= 1994 plague in India =

Outbreak of bubonic and pneumonic plague

The 1994 plague in India was an outbreak of bubonic and pneumonic plague in south-central and western India from 26 August to 18 October 1994. 693 suspected cases and 56 deaths were reported from the five affected Indian states as well as the Union Territory of Delhi. These cases were from Maharashtra (488 cases), Gujarat (77 cases), Karnataka (46 cases), Uttar Pradesh (10 cases), Madhya Pradesh (4 cases) and New Delhi (68 cases). There are no reports of cases being exported to other countries.

== Cause ==
A committee under chairmanship of Professor Vulimiri Ramalingaswami was formed by the Government of India to investigate the plague episode. In 1995, the committee submitted the report "The Plague Epidemic of 1994" to the government of India. The report concluded that the disease was plague, but did not identify the origin.
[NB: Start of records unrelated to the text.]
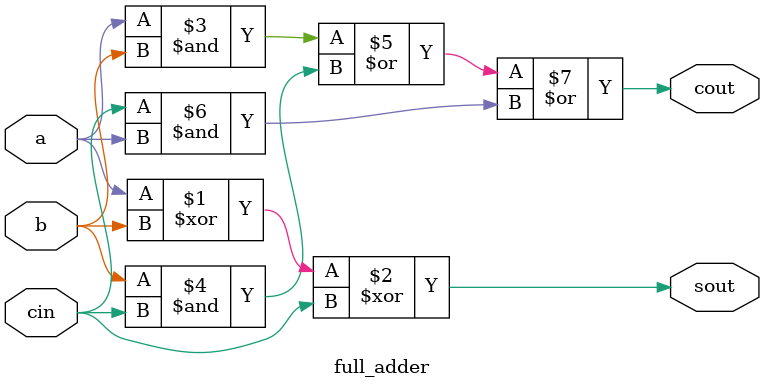
<source format=v>
`timescale 1ns / 1ps
module full_adder(a,b,cin,sout,cout);
input a,b,cin;
output sout,cout;
assign sout=a^b^cin;
assign cout=(a&b)|(b&cin)|(cin&a);

endmodule

</source>
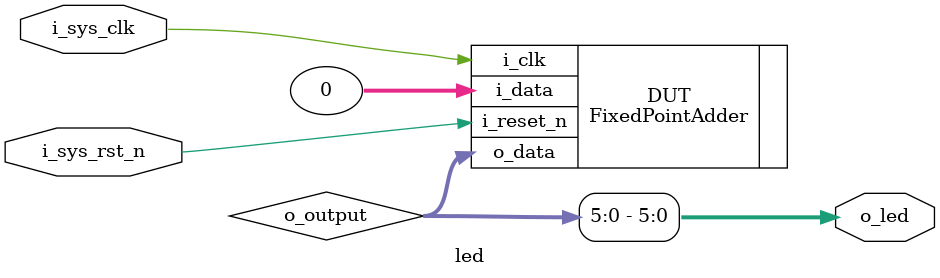
<source format=v>
module led (
    input   wire            i_sys_clk,          // clk input
    input   wire            i_sys_rst_n,        // reset input
    output  wire     [5:0]   o_led    // 6 LEDS pin
);

// module FixedPointAdder(
//     input   wire    [0:0]   i_clk,
//     input   wire    [0:0]   i_reset_n,
//     input   wire    [7:0]   i_data,
//     output  reg     [7:0]   o_data
// );
wire [7:0] o_output;
FixedPointAdder DUT(
    .i_clk(i_sys_clk),
    .i_reset_n(i_sys_rst_n),
    .i_data('h00),  // Example input data, modify as needed
    .o_data(o_output)   // Connect output to LED pins
);
assign o_led = o_output[5:0]; // Assign the first 6 bits to the LED output    

endmodule

</source>
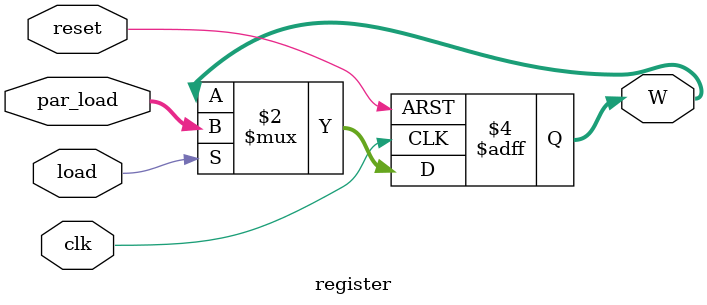
<source format=v>
module register #(parameter N=8)(
    input clk,load , reset,
    input [N-1:0] par_load,
    output reg [N-1:0] W
);

    always @(posedge clk or posedge reset) begin 
        if (reset) 
            W <= {N{1'b0}};
        else if (load) 
            W <= par_load;
    end
endmodule
</source>
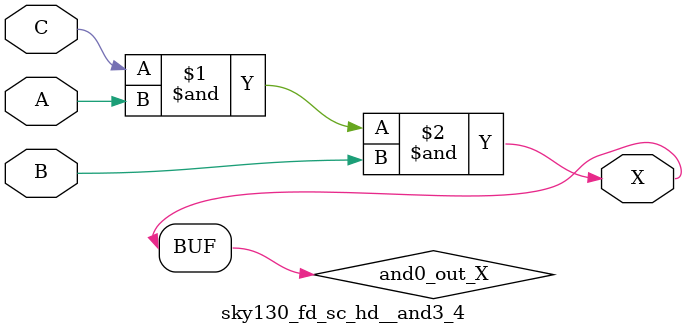
<source format=v>
/*
 * Copyright 2020 The SkyWater PDK Authors
 *
 * Licensed under the Apache License, Version 2.0 (the "License");
 * you may not use this file except in compliance with the License.
 * You may obtain a copy of the License at
 *
 *     https://www.apache.org/licenses/LICENSE-2.0
 *
 * Unless required by applicable law or agreed to in writing, software
 * distributed under the License is distributed on an "AS IS" BASIS,
 * WITHOUT WARRANTIES OR CONDITIONS OF ANY KIND, either express or implied.
 * See the License for the specific language governing permissions and
 * limitations under the License.
 *
 * SPDX-License-Identifier: Apache-2.0
*/


`ifndef SKY130_FD_SC_HD__AND3_4_FUNCTIONAL_V
`define SKY130_FD_SC_HD__AND3_4_FUNCTIONAL_V

/**
 * and3: 3-input AND.
 *
 * Verilog simulation functional model.
 */

`timescale 1ns / 1ps
`default_nettype none

`celldefine
module sky130_fd_sc_hd__and3_4 (
    X,
    A,
    B,
    C
);

    // Module ports
    output X;
    input  A;
    input  B;
    input  C;

    // Local signals
    wire and0_out_X;

    //  Name  Output      Other arguments
    and and0 (and0_out_X, C, A, B        );
    buf buf0 (X         , and0_out_X     );

endmodule
`endcelldefine

`default_nettype wire
`endif  // SKY130_FD_SC_HD__AND3_4_FUNCTIONAL_V

</source>
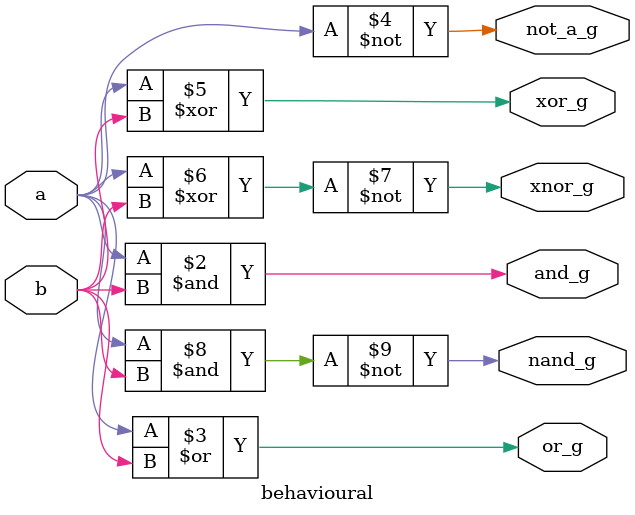
<source format=v>
`timescale 1ns / 1ps

module behavioural(a,b,and_g,or_g,not_a_g,xor_g,xnor_g,nand_g);
	input a,b;
	output reg and_g,or_g,not_a_g,xor_g,xnor_g,nand_g;
	
	always @(*)
		begin
			and_g = a&b;
			or_g  = a|b;
			not_a_g = ~a;
			xor_g = a^b ;
			xnor_g = ~(a^b);
			nand_g = ~(a&b);
		end
endmodule


</source>
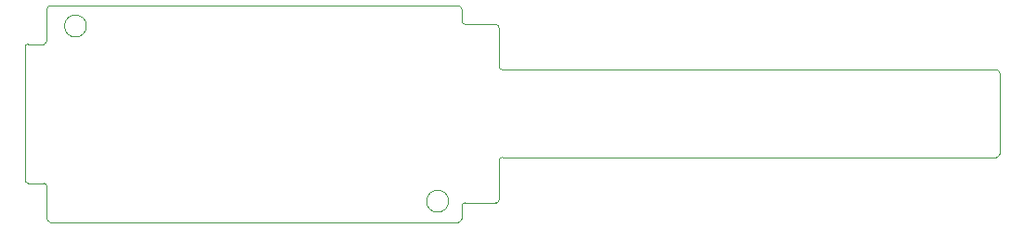
<source format=gbr>
%TF.GenerationSoftware,KiCad,Pcbnew,(6.0.1)*%
%TF.CreationDate,2022-11-23T23:22:51+01:00*%
%TF.ProjectId,usb-magnetometer,7573622d-6d61-4676-9e65-746f6d657465,rev?*%
%TF.SameCoordinates,Original*%
%TF.FileFunction,Profile,NP*%
%FSLAX46Y46*%
G04 Gerber Fmt 4.6, Leading zero omitted, Abs format (unit mm)*
G04 Created by KiCad (PCBNEW (6.0.1)) date 2022-11-23 23:22:51*
%MOMM*%
%LPD*%
G01*
G04 APERTURE LIST*
%TA.AperFunction,Profile*%
%ADD10C,0.100000*%
%TD*%
G04 APERTURE END LIST*
D10*
X88200000Y-151250000D02*
G75*
G03*
X87900000Y-151550000I0J-300000D01*
G01*
X50100000Y-152700000D02*
G75*
G03*
X50400000Y-153000000I300000J0D01*
G01*
X87600000Y-133250000D02*
X50400000Y-133250000D01*
X87600000Y-153000000D02*
G75*
G03*
X87900000Y-152700000I0J300000D01*
G01*
X91600000Y-147100000D02*
X136600000Y-147100000D01*
X50400000Y-133250000D02*
G75*
G03*
X50100000Y-133550000I0J-300000D01*
G01*
X50100000Y-149750000D02*
G75*
G03*
X49800000Y-149450000I-300000J0D01*
G01*
X136600000Y-147100000D02*
G75*
G03*
X136900000Y-146800000I0J300000D01*
G01*
X48400000Y-136750000D02*
G75*
G03*
X48100000Y-137050000I0J-300000D01*
G01*
X91300000Y-147400000D02*
X91300000Y-150950000D01*
X91000000Y-151250000D02*
G75*
G03*
X91300000Y-150950000I0J300000D01*
G01*
X50100000Y-149750000D02*
X50100000Y-152700000D01*
X53700000Y-135100000D02*
G75*
G03*
X53700000Y-135100000I-1000000J0D01*
G01*
X91000000Y-134950000D02*
X88200000Y-134950000D01*
X136900000Y-139400000D02*
G75*
G03*
X136600000Y-139100000I-300000J0D01*
G01*
X91300000Y-135250000D02*
G75*
G03*
X91000000Y-134950000I-300000J0D01*
G01*
X48400000Y-149450000D02*
X49800000Y-149450000D01*
X87900000Y-134650000D02*
X87900000Y-133550000D01*
X136600000Y-139100000D02*
X91600000Y-139100000D01*
X91300000Y-138800000D02*
G75*
G03*
X91600000Y-139100000I300000J0D01*
G01*
X91600000Y-147100000D02*
G75*
G03*
X91300000Y-147400000I0J-300000D01*
G01*
X87900000Y-134650000D02*
G75*
G03*
X88200000Y-134950000I300000J0D01*
G01*
X50400000Y-153000000D02*
X87600000Y-153000000D01*
X50100000Y-136450000D02*
X50100000Y-133550000D01*
X48100000Y-149150000D02*
G75*
G03*
X48400000Y-149450000I300000J0D01*
G01*
X91300000Y-138800000D02*
X91300000Y-135250000D01*
X87900000Y-152700000D02*
X87900000Y-151550000D01*
X88200000Y-151250000D02*
X91000000Y-151250000D01*
X87900000Y-133550000D02*
G75*
G03*
X87600000Y-133250000I-300000J0D01*
G01*
X86700000Y-151100000D02*
G75*
G03*
X86700000Y-151100000I-1000000J0D01*
G01*
X48100000Y-149150000D02*
X48100000Y-137050000D01*
X48400000Y-136750000D02*
X49800000Y-136750000D01*
X136900000Y-146800000D02*
X136900000Y-139400000D01*
X49800000Y-136750000D02*
G75*
G03*
X50100000Y-136450000I0J300000D01*
G01*
M02*

</source>
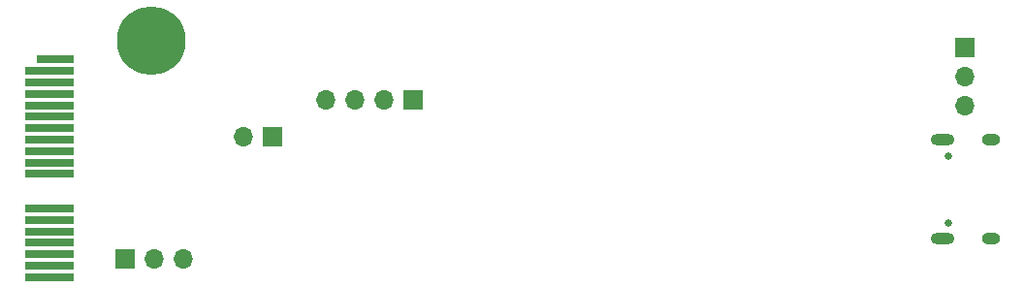
<source format=gbr>
%TF.GenerationSoftware,KiCad,Pcbnew,8.0.3*%
%TF.CreationDate,2024-06-27T20:48:53-04:00*%
%TF.ProjectId,charger-module,63686172-6765-4722-9d6d-6f64756c652e,v0.0.0*%
%TF.SameCoordinates,Original*%
%TF.FileFunction,Soldermask,Bot*%
%TF.FilePolarity,Negative*%
%FSLAX46Y46*%
G04 Gerber Fmt 4.6, Leading zero omitted, Abs format (unit mm)*
G04 Created by KiCad (PCBNEW 8.0.3) date 2024-06-27 20:48:53*
%MOMM*%
%LPD*%
G01*
G04 APERTURE LIST*
%ADD10C,0.650000*%
%ADD11O,2.100000X1.000000*%
%ADD12O,1.600000X1.000000*%
%ADD13R,1.700000X1.700000*%
%ADD14O,1.700000X1.700000*%
%ADD15R,3.200000X0.700000*%
%ADD16R,4.300000X0.700000*%
%ADD17C,6.000000*%
G04 APERTURE END LIST*
D10*
%TO.C,J3*%
X82595000Y-19890000D03*
X82595000Y-14110000D03*
D11*
X82095000Y-21320000D03*
D12*
X86275000Y-21320000D03*
D11*
X82095000Y-12680000D03*
D12*
X86275000Y-12680000D03*
%TD*%
D13*
%TO.C,J6*%
X10670000Y-23030000D03*
D14*
X13210000Y-23030000D03*
X15750000Y-23030000D03*
%TD*%
D13*
%TO.C,J2*%
X84000000Y-4640000D03*
D14*
X84000000Y-7180000D03*
X84000000Y-9720000D03*
%TD*%
D15*
%TO.C,J1*%
X4600000Y-5650000D03*
D16*
X4050000Y-6650000D03*
X4050000Y-7650000D03*
X4050000Y-8650000D03*
X4050000Y-9650000D03*
X4050000Y-10650000D03*
X4050000Y-11650000D03*
X4050000Y-12650000D03*
X4050000Y-13650000D03*
X4050000Y-14650000D03*
X4050000Y-15650000D03*
X4050000Y-18650000D03*
X4050000Y-19650000D03*
X4050000Y-20650000D03*
X4050000Y-21650000D03*
X4050000Y-22650000D03*
X4050000Y-23650000D03*
X4050000Y-24650000D03*
%TD*%
D13*
%TO.C,J4*%
X23600000Y-12400000D03*
D14*
X21060000Y-12400000D03*
%TD*%
D17*
%TO.C,H1*%
X13000000Y-4000000D03*
%TD*%
D13*
%TO.C,J5*%
X35850000Y-9170000D03*
D14*
X33310000Y-9170000D03*
X30770000Y-9170000D03*
X28230000Y-9170000D03*
%TD*%
M02*

</source>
Other sources identify the ultimate cause as the 1993 Latur earthquake, which caused a large number of homes to be abandoned with food grains inside. This destabilised the population of domestic and wild rats (in which the plague is endemic), allowing transmission of the plague from wild rats to domestic rats to people. The World Health Organization collected reports of excessive rat deaths in Malma in the Beed district of Maharashtra on 5 August 1994, followed by complaints of fleas. After three weeks, WHO received reports of suspected bubonic plague in Malma, followed by other villages and districts.

Flooding in Surat, which had open sewers, put the bodies of many dead rats on the street, which residents probably came into contact with. The Ganesh Chaturthi festival created crowds in the city shortly thereafter, promoting the spread of pneumonic plague, which was declared on 21 September. By the end of the outbreak, an estimated 78% of confirmed cases were in the slums of Surat.

==Spread of the disease==
In the first week of August 1994, health officials reported unusually large numbers of deaths of domestic rats in Surat city of Gujarat state. On 21 September 1994, the Deputy Municipal Commissioner of Health (DMCH) for Surat city received a report that a patient had died seemingly due to pneumonic plague. The DMCH of Surat alerted medical officers in the area where the patient had died. Later that day, a worried caller informed DMCH about 10 deaths in Ved Road residential area and around 50 seriously ill patients admitted to the hospital.

News of the plague spread through Surat city through the night of 21 September 1994. Ill-prepared, medical shops quickly exhausted stocks of tetracycline. This led to panic with people fleeing hospitals fearing infection from other sick patients.

This triggered one of the biggest post-partition migration of people in India with around 300,000 people leaving Surat city in 2 days, for fear of illness or of being quarantined.

== Confusion over disease identification ==

Initial questions about whether it was an epidemic of plague arose because the Indian health authorities were unable to culture Yersinia pestis, but this could have been due to lack of sophisticated laboratory equipment. Yet there are several lines of evidence strongly suggesting that it was a plague epidemic: blood tests for Yersinia were positive, a number of individuals showed antibodies against Yersinia and the clinical symptoms displayed by the affected were all consistent with the disease being plague.

About 6,000 cases of fever were misidentified as plague, adding to panic and confusion. Villagers in Rajasthan reportedly tried to exterminate rats, which might have led to more cases as fleas would have had to abandon rat hosts for humans.

== Economic impact and hygiene improvements==
Tourism was negatively affected, flights to India were cancelled, and some planes from India were fumigated at airports. Many flights from India to the nearby Gulf region were suspended. Some countries also put a hold on the imports from India. Paramilitary forces set up checkpoints to deal with people fleeing Surat. Panic buying and government-ordered closures spread to Mumbai and Delhi.

Economic damage in Surat was estimated at ₹816 crore (₹8.160 billion). The city implemented massive infrastructure improvements, tearing down slums, covering sewers, constructing public pay toilets, and implementing fines for littering. It also improved its plans for emergency travel advisories, and fired some corrupt officials and disciplined ineffective city workers, including street sweepers.